Open PierrickPochelu opened 1 year ago

PierrickPochelu commented 1 year ago

A jax decompiler would take jaxpr code and produce a more readable Python code. Even if some information about the original function is lost (obfuscated code) like variable names being lost. Decompilers are important tool for reverse-engineering.

Here the illustration of the usefulness of a decompiler.

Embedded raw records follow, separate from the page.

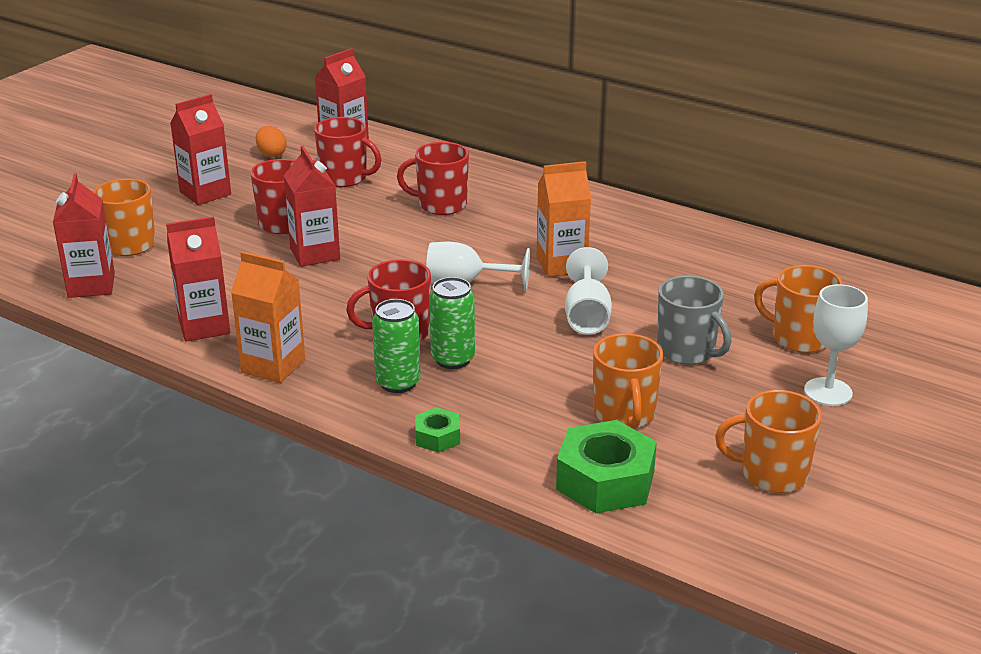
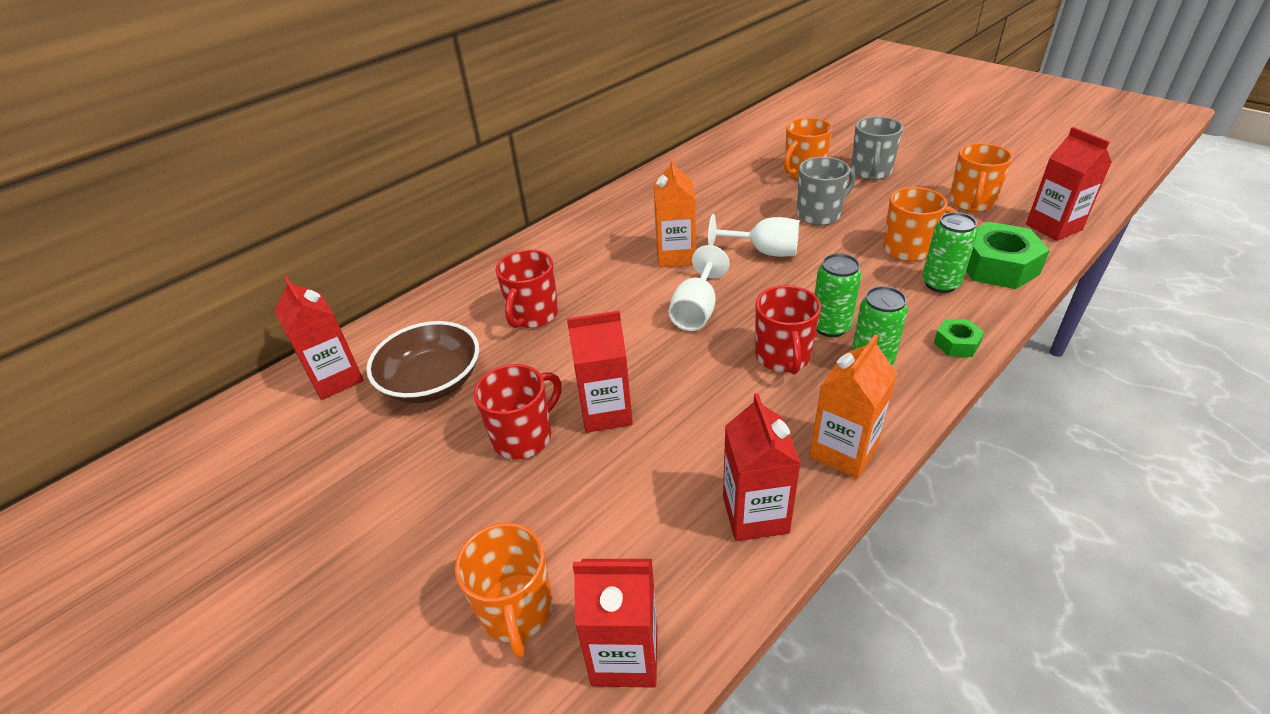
camera: 75 degrees left, 10 degrees up
(205, 193) = (398, 518): red carton -> red carton (1053, 227)
(271, 154) = (323, 446): orange egg -> none
(345, 178) = (432, 381): red mug -> brown bowl
(553, 434) = (940, 284): none -> green can
(828, 392) = (871, 172): white goblet -> grey mug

(step a) f(x) is my function:

from jax import numpy as jnp
f=lambda x: jnp.log(1+jnp.exp(x)

(step b) The derivative does not give the right answer: print(grad(f)(100.)) # nan <- expected 1

(step c) The JAXPR code of the derivative (along x axis) is:

from jax import make_jaxpr
make_jaxpr(grad(f))(100.)

output: { lambda ; a:f32[]. let b:f32[] = exp a c:f32[] = add 1.0 b _:f32[] = log c d:f32[] = div 1.0 c e:f32[] = mul d b in (e,) }

(step d) The Python equivalent (manually written) is:

df=lambda a: (1 / (1 + jnp.exp(a))) * jnp.exp(a)
print(df(100.)) # nan <- expected 1

(step e) We can easily understand the problem. I refactored a little bit the code and improved the arithmetic stability:

df=lambda x: 1 if x>10 else (jnp.exp(x) / (1 + jnp.exp(x)))
print(df(100.)) # 1. <- expected answer

A decompiler would automate step d.

jakevdp commented 1 year ago

Thanks for the suggestion! It's an interesting idea. There would be some complexity involved for a full solution; off the top of my head:

It could be a fun challenge though 😁

PierrickPochelu commented 1 year ago

I will release a first version working for simple code samples in next days.

jakevdp commented 1 year ago

Cool - if you haven't seen it already, this might be a useful resource for crawling/interpreting jaxprs: https://jax.readthedocs.io/en/latest/notebooks/Writing_custom_interpreters_in_Jax.html

PierrickPochelu commented 1 year ago

I implemented a first version: https://github.com/PierrickPochelu/JaxDecompiler

For instance, it supports 23 common jaxpr operators such as "add, mul, neg, cos, sin,...". It supports also partially pmap.